• **Data for the task**:
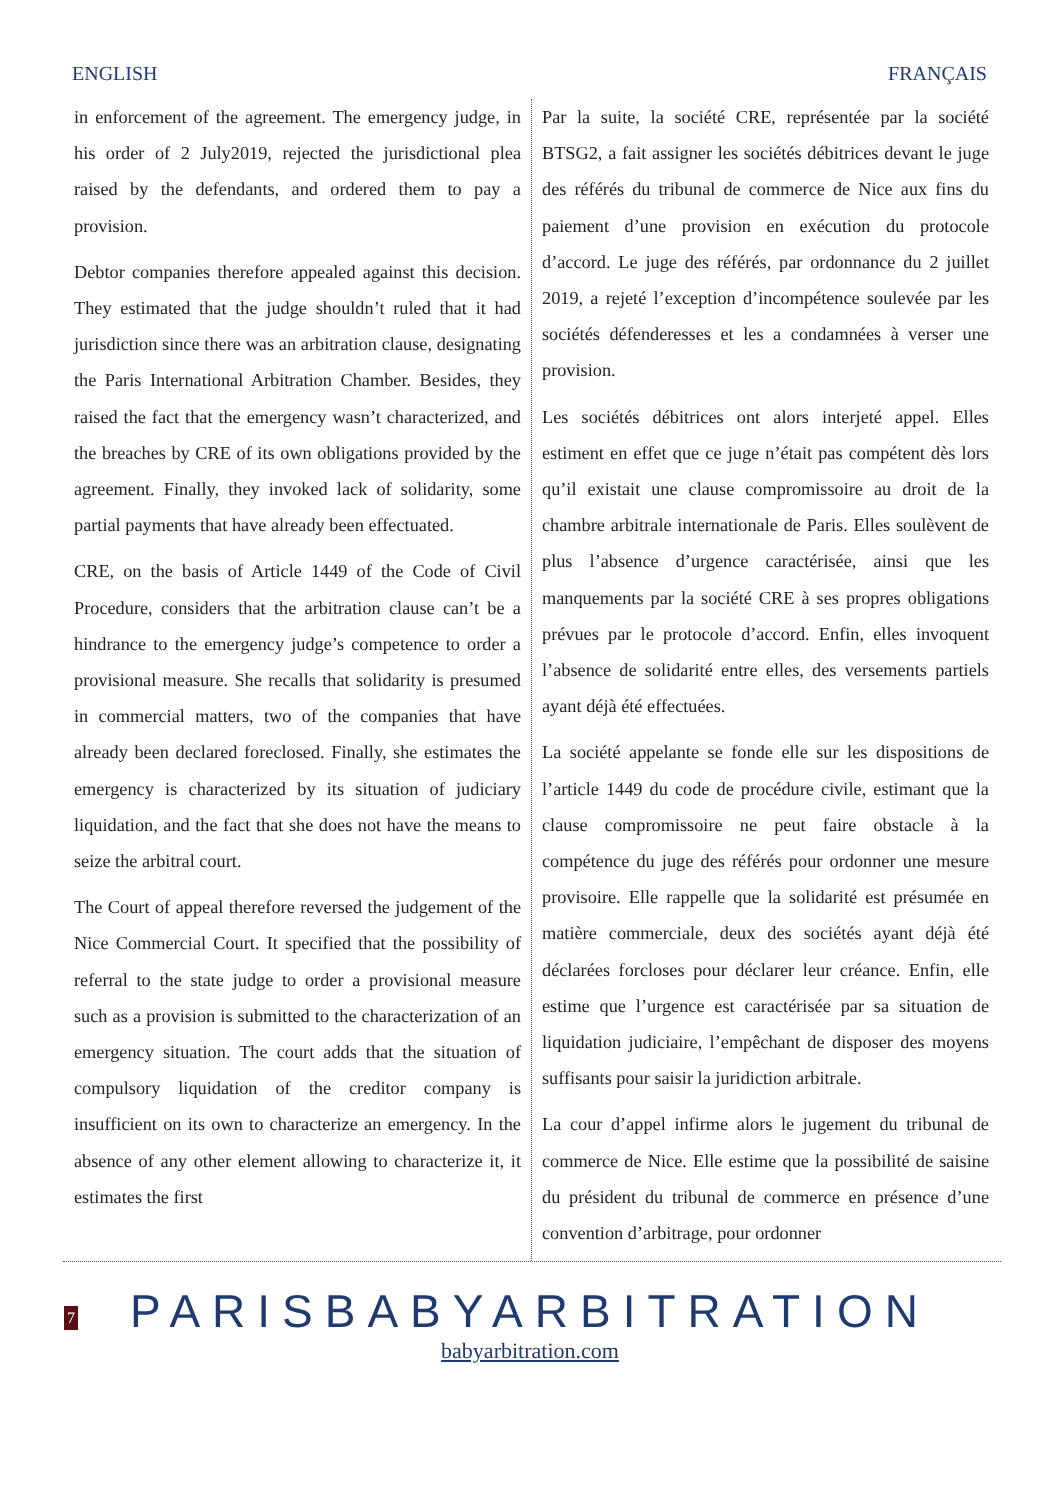ENGLISH FRANÇAIS
in enforcement of the agreement. The emergency judge, in his order of 2 July2019, rejected the jurisdictional plea raised by the defendants, and ordered them to pay a provision.
Debtor companies therefore appealed against this decision. They estimated that the judge shouldn’t ruled that it had jurisdiction since there was an arbitration clause, designating the Paris International Arbitration Chamber. Besides, they raised the fact that the emergency wasn’t characterized, and the breaches by CRE of its own obligations provided by the agreement. Finally, they invoked lack of solidarity, some partial payments that have already been effectuated.
CRE, on the basis of Article 1449 of the Code of Civil Procedure, considers that the arbitration clause can’t be a hindrance to the emergency judge’s competence to order a provisional measure. She recalls that solidarity is presumed in commercial matters, two of the companies that have already been declared foreclosed. Finally, she estimates the emergency is characterized by its situation of judiciary liquidation, and the fact that she does not have the means to seize the arbitral court.
The Court of appeal therefore reversed the judgement of the Nice Commercial Court. It specified that the possibility of referral to the state judge to order a provisional measure such as a provision is submitted to the characterization of an emergency situation. The court adds that the situation of compulsory liquidation of the creditor company is insufficient on its own to characterize an emergency. In the absence of any other element allowing to characterize it, it estimates the first
Par la suite, la société CRE, représentée par la société BTSG2, a fait assigner les sociétés débitrices devant le juge des référés du tribunal de commerce de Nice aux fins du paiement d’une provision en exécution du protocole d’accord. Le juge des référés, par ordonnance du 2 juillet 2019, a rejeté l’exception d’incompétence soulevée par les sociétés défenderesses et les a condamnées à verser une provision.
Les sociétés débitrices ont alors interjeté appel. Elles estiment en effet que ce juge n’était pas compétent dès lors qu’il existait une clause compromissoire au droit de la chambre arbitrale internationale de Paris. Elles soulèvent de plus l’absence d’urgence caractérisée, ainsi que les manquements par la société CRE à ses propres obligations prévues par le protocole d’accord. Enfin, elles invoquent l’absence de solidarité entre elles, des versements partiels ayant déjà été effectuées.
La société appelante se fonde elle sur les dispositions de l’article 1449 du code de procédure civile, estimant que la clause compromissoire ne peut faire obstacle à la compétence du juge des référés pour ordonner une mesure provisoire. Elle rappelle que la solidarité est présumée en matière commerciale, deux des sociétés ayant déjà été déclarées forcloses pour déclarer leur créance. Enfin, elle estime que l’urgence est caractérisée par sa situation de liquidation judiciaire, l’empêchant de disposer des moyens suffisants pour saisir la juridiction arbitrale.
La cour d’appel infirme alors le jugement du tribunal de commerce de Nice. Elle estime que la possibilité de saisine du président du tribunal de commerce en présence d’une convention d’arbitrage, pour ordonner
7
PARISBABYARBITRATION
babyarbitration.com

• **What needs to be done**: Using the data above, print every line exactly, omitting pictures.

• **Expected answer**:
ENGLISH FRANÇAIS
in enforcement of the agreement. The emergency judge, in his order of 2 July2019, rejected the jurisdictional plea raised by the defendants, and ordered them to pay a provision.
Debtor companies therefore appealed against this decision. They estimated that the judge shouldn’t ruled that it had jurisdiction since there was an arbitration clause, designating the Paris International Arbitration Chamber. Besides, they raised the fact that the emergency wasn’t characterized, and the breaches by CRE of its own obligations provided by the agreement. Finally, they invoked lack of solidarity, some partial payments that have already been effectuated.
CRE, on the basis of Article 1449 of the Code of Civil Procedure, considers that the arbitration clause can’t be a hindrance to the emergency judge’s competence to order a provisional measure. She recalls that solidarity is presumed in commercial matters, two of the companies that have already been declared foreclosed. Finally, she estimates the emergency is characterized by its situation of judiciary liquidation, and the fact that she does not have the means to seize the arbitral court.
The Court of appeal therefore reversed the judgement of the Nice Commercial Court. It specified that the possibility of referral to the state judge to order a provisional measure such as a provision is submitted to the characterization of an emergency situation. The court adds that the situation of compulsory liquidation of the creditor company is insufficient on its own to characterize an emergency. In the absence of any other element allowing to characterize it, it estimates the first
Par la suite, la société CRE, représentée par la société BTSG2, a fait assigner les sociétés débitrices devant le juge des référés du tribunal de commerce de Nice aux fins du paiement d’une provision en exécution du protocole d’accord. Le juge des référés, par ordonnance du 2 juillet 2019, a rejeté l’exception d’incompétence soulevée par les sociétés défenderesses et les a condamnées à verser une provision.
Les sociétés débitrices ont alors interjeté appel. Elles estiment en effet que ce juge n’était pas compétent dès lors qu’il existait une clause compromissoire au droit de la chambre arbitrale internationale de Paris. Elles soulèvent de plus l’absence d’urgence caractérisée, ainsi que les manquements par la société CRE à ses propres obligations prévues par le protocole d’accord. Enfin, elles invoquent l’absence de solidarité entre elles, des versements partiels ayant déjà été effectuées.
La société appelante se fonde elle sur les dispositions de l’article 1449 du code de procédure civile, estimant que la clause compromissoire ne peut faire obstacle à la compétence du juge des référés pour ordonner une mesure provisoire. Elle rappelle que la solidarité est présumée en matière commerciale, deux des sociétés ayant déjà été déclarées forcloses pour déclarer leur créance. Enfin, elle estime que l’urgence est caractérisée par sa situation de liquidation judiciaire, l’empêchant de disposer des moyens suffisants pour saisir la juridiction arbitrale.
La cour d’appel infirme alors le jugement du tribunal de commerce de Nice. Elle estime que la possibilité de saisine du président du tribunal de commerce en présence d’une convention d’arbitrage, pour ordonner
7
PARISBABYARBITRATION
babyarbitration.com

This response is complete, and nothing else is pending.